### EXERCISES TO COMPLETE:
• 1. In the autopilot passage, copy everything from "The advances in" down to "Volvo and Mercury.".
• 2. According to the passage on boat autopilots, what kind of boat were all four units tested on?

### EXCERPTED PASSAGE:
########
Units tested = Furuno (Navpilot 511OB), Raymarine (ST6002+G), Simrad (AP16VF), and Nautamatic TR-1 Gladiator. Right: All were tested on a 26-foot center console.
During the past 10 years, many of the recreational autopilot manufacturers have been focusing on improvements to their units' compasses. The autopilot compass component has evolved from a magnetic style with fine wires laid on top of the compass card (like the early Wood Freeman Model 1) to the present day magnetic fluxgate compasses with optional vibrating gyroscope sensors, commonly called rate sensors. All four autopilots came with this compass technology.
The advances in autopilot compass technology alone have not kept up with the quantum leaps in marine propulsion. With many of today's 40- to 50-foot sportfish battlewagons pushing north of 35 knots and 25- to 35-foot center console boats with triple or quad outboards exceeding 50 knots, the autopilot manufacturers have had their hands full in designing automatic steering systems that can safely handle the increased speed, while accommodating vessels with power steering, water jet drives, Arneson drives, and now rotational pod drives from Volvo and Mercury.
At this juncture in autopilot evolution, the solution to control the plethora of different vessel dynamics appears to rest on the shoulders of the software engineers. And from what we experienced during our in-depth sea-trial of four of the most popular autopilots, the engineers have indeed built a better mousetrap.
########
### COLLECTED DATA:
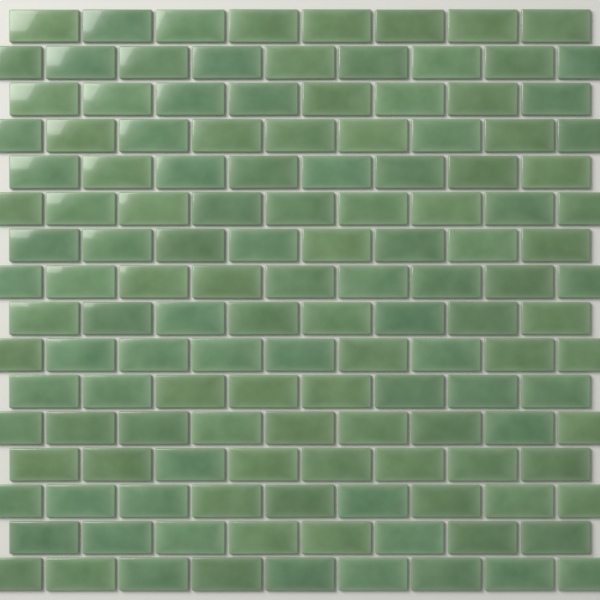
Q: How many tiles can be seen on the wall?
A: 136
########
### COMPLETE ANSWERS:
• 1.
The advances in autopilot compass technology alone have not kept up with the quantum leaps in marine propulsion. With many of today's 40- to 50-foot sportfish battlewagons pushing north of 35 knots and 25- to 35-foot center console boats with triple or quad outboards exceeding 50 knots, the autopilot manufacturers have had their hands full in designing automatic steering systems that can safely handle the increased speed, while accommodating vessels with power steering, water jet drives, Arneson drives, and now rotational pod drives from Volvo and Mercury.

• 2. A 26-foot center console.